Samedi Samedi 15 janvier 2011



Le retard qui est celui du bloc-notes en ce moment n’est pas neutre. Il me décourage. Ce n’est pas tant d’ailleurs la pensée du travail que de combler un tel retard demande de moi, je ne suis pas paresseux d’un tel travail, dans lequel d’ailleurs je trouve beaucoup de plaisir. Non, ce qui m’embête c’est de devoir constater une fois de plus que cela me demande tant de travail que cela laisse peu de temps pour un travail qui ne serait pas directement concerné par la tenue à jour de ces différentes formes de chronique du quotidien. D’ailleurs le travail effectué pour Formes d’une guerre et le plaisir indicible que j’en ai tiré, n’est pas étranger à cette lassitude, il est manifeste que jai besoin d’une distraction, sans compter que mon travail gagnerait sans doute beaucoup à une respiration différente, et à des dimensions plus amples, plus réfléchies aussi. Bref, je fais face à mon sempiternel questionnement vis-à-vis de mon travail de chronique du quotidien que ce soit dans une chronique écrite comme celle du bloc-notes ou dans une chronique en images comme celle de la Vie, ou en dessins comme j’avais commencé à le faire dans le Cahier des esquisses que je promets si souvent de reprendre, mais voilà ce serait une cause de retard supplémentaire, je ne m’en sors plus. quand je pense au travail que cela a sûrement coûté à Julien de mettre un outil aussi précieux en place.

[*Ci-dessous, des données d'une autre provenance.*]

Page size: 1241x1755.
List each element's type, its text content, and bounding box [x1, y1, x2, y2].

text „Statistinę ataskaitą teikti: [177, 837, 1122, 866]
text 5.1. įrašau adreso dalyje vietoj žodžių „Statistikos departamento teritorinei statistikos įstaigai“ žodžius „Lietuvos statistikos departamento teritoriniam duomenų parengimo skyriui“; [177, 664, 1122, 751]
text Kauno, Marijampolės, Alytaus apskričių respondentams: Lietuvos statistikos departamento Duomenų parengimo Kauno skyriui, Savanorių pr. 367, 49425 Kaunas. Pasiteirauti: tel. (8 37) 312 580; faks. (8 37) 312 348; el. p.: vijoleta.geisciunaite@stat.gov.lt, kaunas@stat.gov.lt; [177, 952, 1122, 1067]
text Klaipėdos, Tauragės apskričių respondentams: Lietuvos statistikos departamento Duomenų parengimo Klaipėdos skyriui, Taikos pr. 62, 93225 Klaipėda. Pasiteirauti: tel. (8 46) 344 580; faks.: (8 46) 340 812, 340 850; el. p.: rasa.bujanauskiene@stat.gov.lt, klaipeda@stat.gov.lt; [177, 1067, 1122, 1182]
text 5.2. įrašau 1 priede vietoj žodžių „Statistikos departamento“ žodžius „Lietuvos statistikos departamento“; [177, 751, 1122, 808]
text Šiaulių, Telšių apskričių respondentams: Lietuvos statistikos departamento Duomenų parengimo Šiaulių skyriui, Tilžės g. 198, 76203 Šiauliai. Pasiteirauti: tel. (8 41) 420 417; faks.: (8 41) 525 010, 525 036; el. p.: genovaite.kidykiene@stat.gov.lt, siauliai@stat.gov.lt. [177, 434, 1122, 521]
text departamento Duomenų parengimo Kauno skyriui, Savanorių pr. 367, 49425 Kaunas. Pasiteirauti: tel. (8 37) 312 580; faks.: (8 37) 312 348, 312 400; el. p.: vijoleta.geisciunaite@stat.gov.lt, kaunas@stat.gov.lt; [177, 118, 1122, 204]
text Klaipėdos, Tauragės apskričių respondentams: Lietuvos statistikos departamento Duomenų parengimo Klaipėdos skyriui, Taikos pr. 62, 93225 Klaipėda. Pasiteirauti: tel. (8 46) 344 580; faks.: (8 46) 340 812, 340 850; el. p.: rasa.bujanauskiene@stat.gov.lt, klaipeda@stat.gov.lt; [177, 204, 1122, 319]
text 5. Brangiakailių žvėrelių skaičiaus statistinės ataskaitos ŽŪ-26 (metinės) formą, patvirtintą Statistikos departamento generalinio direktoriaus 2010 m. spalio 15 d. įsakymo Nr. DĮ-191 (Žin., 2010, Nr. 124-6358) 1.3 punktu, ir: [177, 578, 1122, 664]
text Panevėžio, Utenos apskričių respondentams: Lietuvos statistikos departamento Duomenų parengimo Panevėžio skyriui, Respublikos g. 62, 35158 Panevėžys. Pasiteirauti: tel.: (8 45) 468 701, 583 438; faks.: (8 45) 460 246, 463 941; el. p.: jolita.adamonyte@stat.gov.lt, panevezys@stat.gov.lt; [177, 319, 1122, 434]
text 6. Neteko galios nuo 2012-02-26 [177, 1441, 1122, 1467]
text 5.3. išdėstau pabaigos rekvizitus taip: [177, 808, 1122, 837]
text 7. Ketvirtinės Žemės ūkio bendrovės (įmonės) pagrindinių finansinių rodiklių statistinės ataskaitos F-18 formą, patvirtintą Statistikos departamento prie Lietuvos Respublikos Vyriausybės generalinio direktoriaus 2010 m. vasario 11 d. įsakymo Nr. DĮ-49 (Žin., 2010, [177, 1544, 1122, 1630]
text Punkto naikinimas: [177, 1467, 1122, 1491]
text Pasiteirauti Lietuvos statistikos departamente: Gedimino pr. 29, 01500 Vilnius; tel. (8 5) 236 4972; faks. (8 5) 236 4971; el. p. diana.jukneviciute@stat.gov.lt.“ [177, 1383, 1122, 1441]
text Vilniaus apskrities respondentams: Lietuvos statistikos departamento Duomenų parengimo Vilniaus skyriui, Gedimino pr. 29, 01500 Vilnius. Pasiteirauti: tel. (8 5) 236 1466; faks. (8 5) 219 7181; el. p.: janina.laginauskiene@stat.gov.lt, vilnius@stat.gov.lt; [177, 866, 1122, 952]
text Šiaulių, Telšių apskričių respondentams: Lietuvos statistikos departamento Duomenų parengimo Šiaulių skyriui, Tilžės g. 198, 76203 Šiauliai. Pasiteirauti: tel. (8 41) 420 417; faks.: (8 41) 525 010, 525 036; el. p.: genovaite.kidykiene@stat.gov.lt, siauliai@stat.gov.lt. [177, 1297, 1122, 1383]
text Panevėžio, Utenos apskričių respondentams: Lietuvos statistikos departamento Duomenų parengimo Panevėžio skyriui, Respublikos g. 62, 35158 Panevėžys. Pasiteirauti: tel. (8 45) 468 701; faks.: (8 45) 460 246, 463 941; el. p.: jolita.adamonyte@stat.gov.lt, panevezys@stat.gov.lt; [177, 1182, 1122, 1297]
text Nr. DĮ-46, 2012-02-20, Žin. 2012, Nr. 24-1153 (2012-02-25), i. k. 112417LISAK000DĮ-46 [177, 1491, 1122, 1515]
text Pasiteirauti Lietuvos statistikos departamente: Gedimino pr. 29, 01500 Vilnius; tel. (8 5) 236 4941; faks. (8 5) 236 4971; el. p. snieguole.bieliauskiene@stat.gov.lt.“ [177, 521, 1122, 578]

Je cherche des solutions à ce problème. Il y en a bien une qui est parfois tentante, arrêter. L’embêtant c’est que arrêter est trop proche en sens pour moi d’abandonner, ce qui est mon tabou, je n’abandonne jamais. Et puis dans arrêter, j’aurais aussi le sentiment que ce qui a été amorcé deviendrait une friche abandonnée, ce à quoi je me résouds mal, notamment en raison des efforts que j’ai consentis pour construire cet espace, que je ne peux donc laisser sans entretien.

Je pourrais modifier le rythme de mes interventions dans cet espace, ne plus écrire qu’un ou deux chroniques par semaine. J’y ai bien pensé. Mais alors ces deux chroniques paraîtraient maigrelettes, comme jetées seules au milieu d’un espace vierge habituellement peuplé, personne n’y trouverait son compte, ni mes lecteurs ni moi d’ailleurs. Après tout le sujet de ces chroniques, ajoutées les unes aux autres, n’est-ce pas le quotidien ? Donc pas d’issue de ce côté là.

J’en viens toujours à la même conclusion, il n’y a pas de solution, je n’avais qu’à pas commencer, qui plus est en ignorant les avertissements que je me lançais à moi-même.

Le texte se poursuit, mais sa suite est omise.